### TASKS AND EXERCISES
[1] In the reflection on silence, what advice did the friend give for the silent worship at the Quaker meeting?
[2] Continue the reflection on silence from where it stops.

### DOCUMENT SECTION
>>>

Silence can be hard to sit in with others because it brings up our own anxiety. How often during a conversation are we not really listening to what the other person is saying, but instead focusing our attention on what we should say next in response? This might stem from worrying about what the other person is thinking about us. Sometimes we fill the space with words because we feel internal pressure to keep the back-and-forth banter going. But filling the space with words can sometimes prevent us from deeper listening and connection.
You know that point in a romantic relationship, where you can be with someone else and not have to talk all the time? The quiet feels comfortable. No one feels like they have to say anything. This is hard to get to and takes time.
When I started as a chaplain intern, I didn’t know quite what to do in the ICU with patients who were unconscious and non-responsive. I was relieved when patients’ families were there, as I would talk to them. But if it was just someone who couldn’t answer me and might not have known I was there? I was at a loss. I cringe thinking about my initial one-sided conversations. I walked around the room yammering on about the weather, current events or how good their nurse was on that particular day.
Around that same time a friend invited me to attend a Quaker meeting. Beforehand, I nervously asked what I was supposed to do for the time of silent worship? She said “just center yourself and wait for God.” I’d like to say that I had intense moments of peace and clarity that day, but I did not. I was mostly self-conscious and thinking about a laundry list of things to do later that day.
However, after that, I did try reducing my random jabbering to unconscious patients. I entered the room, introduced myself and said that I was going to sit with them for a little while. During that time, I shut up. Sometimes I prayed in my head. Sometimes I looked at the patient and wonder about who they are. I noticed their stubble or freckles. Sometimes I would listen to all the sounds in the room, the beeping of monitors and footfalls of staff in the hallway. In quieting myself down first, I (eventually) grew more comfortable being in silence with others.

<<<

### RECORDS PROVIDED
>>>

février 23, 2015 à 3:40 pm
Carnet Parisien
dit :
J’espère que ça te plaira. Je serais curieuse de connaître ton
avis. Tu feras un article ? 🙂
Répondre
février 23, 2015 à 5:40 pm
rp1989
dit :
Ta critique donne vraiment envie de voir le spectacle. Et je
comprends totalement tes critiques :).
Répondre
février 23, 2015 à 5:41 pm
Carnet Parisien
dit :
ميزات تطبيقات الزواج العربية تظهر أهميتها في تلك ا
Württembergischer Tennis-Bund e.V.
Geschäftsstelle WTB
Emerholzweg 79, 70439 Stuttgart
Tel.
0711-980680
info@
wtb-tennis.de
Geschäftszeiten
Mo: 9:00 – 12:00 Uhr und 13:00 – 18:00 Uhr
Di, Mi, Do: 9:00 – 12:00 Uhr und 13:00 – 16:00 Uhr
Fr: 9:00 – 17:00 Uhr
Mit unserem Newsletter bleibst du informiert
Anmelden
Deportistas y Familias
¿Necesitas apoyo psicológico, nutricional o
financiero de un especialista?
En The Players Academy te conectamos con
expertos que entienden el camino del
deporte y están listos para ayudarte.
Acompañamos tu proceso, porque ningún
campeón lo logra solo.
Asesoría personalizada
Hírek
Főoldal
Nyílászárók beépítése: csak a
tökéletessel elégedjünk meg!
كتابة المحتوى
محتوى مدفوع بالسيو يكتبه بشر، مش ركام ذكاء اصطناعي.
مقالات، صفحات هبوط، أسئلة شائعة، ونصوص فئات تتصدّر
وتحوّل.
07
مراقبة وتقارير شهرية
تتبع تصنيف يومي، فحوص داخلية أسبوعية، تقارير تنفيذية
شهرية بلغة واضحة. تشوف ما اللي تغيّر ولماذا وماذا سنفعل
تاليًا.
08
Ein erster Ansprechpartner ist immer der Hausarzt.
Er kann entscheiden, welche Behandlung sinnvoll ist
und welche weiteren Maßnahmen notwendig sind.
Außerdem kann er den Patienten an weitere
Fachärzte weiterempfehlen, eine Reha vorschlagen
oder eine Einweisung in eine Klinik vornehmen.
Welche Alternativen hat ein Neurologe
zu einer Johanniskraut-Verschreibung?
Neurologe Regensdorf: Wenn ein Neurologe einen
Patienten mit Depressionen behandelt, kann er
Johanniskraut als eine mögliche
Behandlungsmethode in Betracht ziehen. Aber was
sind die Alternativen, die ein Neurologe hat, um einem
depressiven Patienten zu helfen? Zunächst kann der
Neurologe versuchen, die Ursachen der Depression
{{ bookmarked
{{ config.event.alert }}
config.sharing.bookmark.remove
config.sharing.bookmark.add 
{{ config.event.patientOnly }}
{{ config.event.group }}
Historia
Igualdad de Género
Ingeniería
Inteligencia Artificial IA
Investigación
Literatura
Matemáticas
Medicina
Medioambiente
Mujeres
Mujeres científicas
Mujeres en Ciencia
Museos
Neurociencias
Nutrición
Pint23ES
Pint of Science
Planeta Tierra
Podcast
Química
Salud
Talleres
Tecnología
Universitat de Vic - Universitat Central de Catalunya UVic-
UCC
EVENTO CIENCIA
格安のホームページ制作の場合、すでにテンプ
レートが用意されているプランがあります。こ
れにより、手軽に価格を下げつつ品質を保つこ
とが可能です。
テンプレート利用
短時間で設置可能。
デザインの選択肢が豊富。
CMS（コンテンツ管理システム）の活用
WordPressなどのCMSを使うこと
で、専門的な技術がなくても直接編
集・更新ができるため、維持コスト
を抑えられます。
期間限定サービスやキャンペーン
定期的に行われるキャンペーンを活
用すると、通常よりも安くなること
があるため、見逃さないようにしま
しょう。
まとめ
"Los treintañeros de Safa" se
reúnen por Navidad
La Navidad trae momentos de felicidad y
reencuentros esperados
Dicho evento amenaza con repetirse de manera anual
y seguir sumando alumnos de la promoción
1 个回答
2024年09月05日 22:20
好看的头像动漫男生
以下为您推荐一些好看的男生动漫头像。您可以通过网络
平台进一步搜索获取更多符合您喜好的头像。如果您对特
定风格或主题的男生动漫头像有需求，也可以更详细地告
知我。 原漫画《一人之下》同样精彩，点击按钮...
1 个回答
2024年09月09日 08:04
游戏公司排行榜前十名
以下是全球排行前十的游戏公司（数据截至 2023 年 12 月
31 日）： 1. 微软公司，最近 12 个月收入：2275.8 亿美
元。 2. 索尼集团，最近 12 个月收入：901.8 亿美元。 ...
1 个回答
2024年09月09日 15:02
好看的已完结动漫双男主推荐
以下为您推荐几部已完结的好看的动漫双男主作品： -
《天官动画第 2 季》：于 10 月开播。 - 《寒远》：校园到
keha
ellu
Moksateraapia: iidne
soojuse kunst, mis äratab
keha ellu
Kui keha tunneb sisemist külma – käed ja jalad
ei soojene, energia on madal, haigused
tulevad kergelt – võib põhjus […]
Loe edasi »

<<<

### RESPONSES IN ORDER
[1] To center yourself and wait for God.

[2]
If silence feels too overwhelming for you – or for after you’ve given yourself a moment today – below is a song about it that summarizes the blessings silence can bring. I realize the irony of sharing more noise in a post about silence, but I heard it a few months ago and it stayed with me!
How do you incorporate silence into your daily life?
What are the biggest challenges you face when trying to cultivate silence?
What have you learned about yourself, others or the divine when sitting in silence?
I’m willing to bet that the majority of women who did not shock themselves and instead, luxuriated in the quiet were moms!
ahh sweet silence. thanks for your helpful words here. I am considering unplugging from my phone on election day and maybe the day after, too. I don't think it would be good for my soul to follow the torturous news cycle, a roller coaster ride over which I have zero control.
Maybe I'm projecting, but I'm guessing the main sounds in the hospital that drive people nits aren't the human voices, but all the beeps,dings, and alarms. (All of which to say that the yakker tracker $$ could have been better spent on calibrating monitors so they don't alarm inappropriately). Anyway, “just center yourself and wait for God.” that was worth the price of admission in and of itself. My internal prayer monologuing tends to be very loud as well. I have been trying to build my comfort with silence and break my multitasking habit by not listening to podcasts while doing chores.